The state defines a “social equity” applicant as someone who has “been disproportionately impacted by criminal enforcement of marijuana laws, including individuals convicted of nonviolent marijuana offenses, immediate family members of individuals convicted of nonviolent marijuana offenses, and individuals who have resided in disproportionately impacted areas for at least five of the last 10 years.”
Rhode Island Cannabis Justice Coalition member David-Alan Sumner, who was once incarcerated on cannabis charges, said the state’s definition can also be interpreted as applicants having employees from impacted communities.
That’s why he said he hopes the commission is especially careful in granting social equity licenses.
“Employment does not equal ownership,” he said.
Joseph Buchanan, president of the Rhode Island Black Political Action Education Committee, told commissioners he would like to see regulations mandate that revenue from cannabis go back to communities of color—particularly toward affordable housing and school funding.
“That is what we need,” he said. “The housing we have here is not affordable.”
Buchanan also singled out commissioner Oduyingbo, who is Black, to ensure those demands are met.
“It ain’t these rich folks giving you this money,” Buchanan said. “It’s the poor folks that are paying every day, buying every day, and people on medical disability.
“I am tired of seeing the money coming from our community heading out,” Buchanan continued.
As commissioners were instructed only to listen, Oduyingbo did not respond, though he did write notes as Buchanan commented.
Zara Salmon, founder of the Providence-based plant-lifestyle brand CRAVEInfused, also called for community reinvestment. She highlighted that the “marijuana trust fund” established in the Rhode Island Cannabis Act allows for grants to local law enforcement—the same entity that historically arrested people of color for minor drug offenses.

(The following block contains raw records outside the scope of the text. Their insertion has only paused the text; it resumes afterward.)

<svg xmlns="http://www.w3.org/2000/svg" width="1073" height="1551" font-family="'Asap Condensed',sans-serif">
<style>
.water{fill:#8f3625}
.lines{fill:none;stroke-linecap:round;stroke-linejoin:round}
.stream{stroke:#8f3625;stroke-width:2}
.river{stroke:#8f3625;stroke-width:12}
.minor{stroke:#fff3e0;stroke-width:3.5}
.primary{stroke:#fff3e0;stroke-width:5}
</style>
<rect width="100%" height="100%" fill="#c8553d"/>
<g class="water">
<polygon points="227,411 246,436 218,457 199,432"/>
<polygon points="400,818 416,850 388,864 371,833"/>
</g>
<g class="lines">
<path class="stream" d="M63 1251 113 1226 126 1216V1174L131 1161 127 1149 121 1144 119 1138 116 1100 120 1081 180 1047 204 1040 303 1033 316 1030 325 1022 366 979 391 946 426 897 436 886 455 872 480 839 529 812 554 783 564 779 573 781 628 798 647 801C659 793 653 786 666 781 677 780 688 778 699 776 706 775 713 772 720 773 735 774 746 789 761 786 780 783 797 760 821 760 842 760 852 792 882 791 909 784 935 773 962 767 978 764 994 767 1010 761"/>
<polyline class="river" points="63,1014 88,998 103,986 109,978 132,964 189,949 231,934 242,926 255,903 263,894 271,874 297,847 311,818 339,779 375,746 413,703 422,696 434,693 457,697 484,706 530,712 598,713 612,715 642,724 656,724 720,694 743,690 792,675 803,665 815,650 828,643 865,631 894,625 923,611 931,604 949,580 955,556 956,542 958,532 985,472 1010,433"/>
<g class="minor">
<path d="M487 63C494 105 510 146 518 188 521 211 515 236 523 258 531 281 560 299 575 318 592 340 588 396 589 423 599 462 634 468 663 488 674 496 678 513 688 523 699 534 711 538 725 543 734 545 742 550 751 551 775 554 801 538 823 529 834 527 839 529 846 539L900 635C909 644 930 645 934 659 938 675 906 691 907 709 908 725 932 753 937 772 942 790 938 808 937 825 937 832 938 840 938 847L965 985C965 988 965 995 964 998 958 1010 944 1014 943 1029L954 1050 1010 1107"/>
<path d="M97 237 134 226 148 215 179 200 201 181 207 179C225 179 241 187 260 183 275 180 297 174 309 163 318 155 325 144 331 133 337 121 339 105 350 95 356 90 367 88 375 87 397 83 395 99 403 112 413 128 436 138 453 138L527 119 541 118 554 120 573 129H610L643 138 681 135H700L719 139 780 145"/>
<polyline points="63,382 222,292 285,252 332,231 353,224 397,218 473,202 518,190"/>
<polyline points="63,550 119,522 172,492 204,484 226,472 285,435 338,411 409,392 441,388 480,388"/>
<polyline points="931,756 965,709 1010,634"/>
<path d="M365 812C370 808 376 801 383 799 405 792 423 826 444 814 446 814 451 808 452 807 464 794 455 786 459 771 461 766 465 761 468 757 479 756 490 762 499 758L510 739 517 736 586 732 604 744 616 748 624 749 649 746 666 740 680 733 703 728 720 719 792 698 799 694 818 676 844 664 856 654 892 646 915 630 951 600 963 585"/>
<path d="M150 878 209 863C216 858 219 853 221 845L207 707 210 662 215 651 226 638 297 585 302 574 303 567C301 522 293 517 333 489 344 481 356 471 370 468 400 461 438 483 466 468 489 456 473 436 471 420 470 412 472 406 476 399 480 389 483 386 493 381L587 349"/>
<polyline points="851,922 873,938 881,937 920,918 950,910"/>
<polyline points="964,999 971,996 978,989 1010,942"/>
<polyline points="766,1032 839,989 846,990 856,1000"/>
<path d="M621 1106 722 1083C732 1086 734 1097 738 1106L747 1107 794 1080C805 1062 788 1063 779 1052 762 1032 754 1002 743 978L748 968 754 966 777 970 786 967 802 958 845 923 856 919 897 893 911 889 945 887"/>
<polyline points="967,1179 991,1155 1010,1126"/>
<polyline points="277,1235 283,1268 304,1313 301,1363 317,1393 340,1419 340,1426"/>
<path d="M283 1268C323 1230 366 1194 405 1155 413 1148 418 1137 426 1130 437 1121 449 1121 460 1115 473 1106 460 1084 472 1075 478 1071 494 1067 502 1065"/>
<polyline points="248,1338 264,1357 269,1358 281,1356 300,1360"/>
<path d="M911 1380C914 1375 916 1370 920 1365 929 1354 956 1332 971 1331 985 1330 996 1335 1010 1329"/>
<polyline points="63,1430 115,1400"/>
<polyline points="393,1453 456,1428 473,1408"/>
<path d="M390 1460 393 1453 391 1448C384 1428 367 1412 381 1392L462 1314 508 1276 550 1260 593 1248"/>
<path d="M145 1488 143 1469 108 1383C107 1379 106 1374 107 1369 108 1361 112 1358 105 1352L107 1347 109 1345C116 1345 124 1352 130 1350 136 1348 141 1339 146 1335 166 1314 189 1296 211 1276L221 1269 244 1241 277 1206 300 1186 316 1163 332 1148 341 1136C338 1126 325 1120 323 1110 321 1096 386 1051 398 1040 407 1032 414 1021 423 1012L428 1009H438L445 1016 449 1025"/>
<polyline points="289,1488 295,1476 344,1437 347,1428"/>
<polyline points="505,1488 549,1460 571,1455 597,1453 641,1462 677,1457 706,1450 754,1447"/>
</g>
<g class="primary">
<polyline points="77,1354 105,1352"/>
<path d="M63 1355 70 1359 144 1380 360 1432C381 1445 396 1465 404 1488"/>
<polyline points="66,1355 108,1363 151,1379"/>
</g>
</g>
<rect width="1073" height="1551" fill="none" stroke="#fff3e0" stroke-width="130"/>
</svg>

“Why can’t it be used to financially repair those communities?” she asked, generating applause from around a rom around a dozen of the 40 people in the audience.
So far in the commission’s listening tour, Ahern said that community members have expressed concerns about youth access to marijuana, the need for cultivators to advertise and patients wanting more clarity on the future of medical cannabis.
“We’ve learned a lot,” she said in an interview after the meeting.
But the biggest message is still the need to help communities impacted by the War on Drugs.
“Continuing to have moments where the public shares feedback like this is important,” Ahern said. “There’s a specific part of the [cannabis] act that’s about social equity funding—we need to think more deliberately about that and how we can best utilize that.”
Moving forward, Ahern said the commission intends to reach out to cannabis experts from Rhode Island and out of state to really hone in on potential regulations as it waits for the state to appoint a Cannabis Advisory Board. The board, which will consist of 11 voting and eight non-voting members, will make recommendations on rules and regulations to the commission.
Thankfully, Ahern said the commission said the state already has a framework from the Office of Cannabis Regulation and Department of Health to build off once an advisory board is formed.
“Hopefully that helps us move along,” she said.
The final session of the tour is scheduled for 1 p.m. Friday, August 18 at the Public Utilities Commission in Warwick. The public is invited to attend in-person, but encouraged to participate online via Zoom.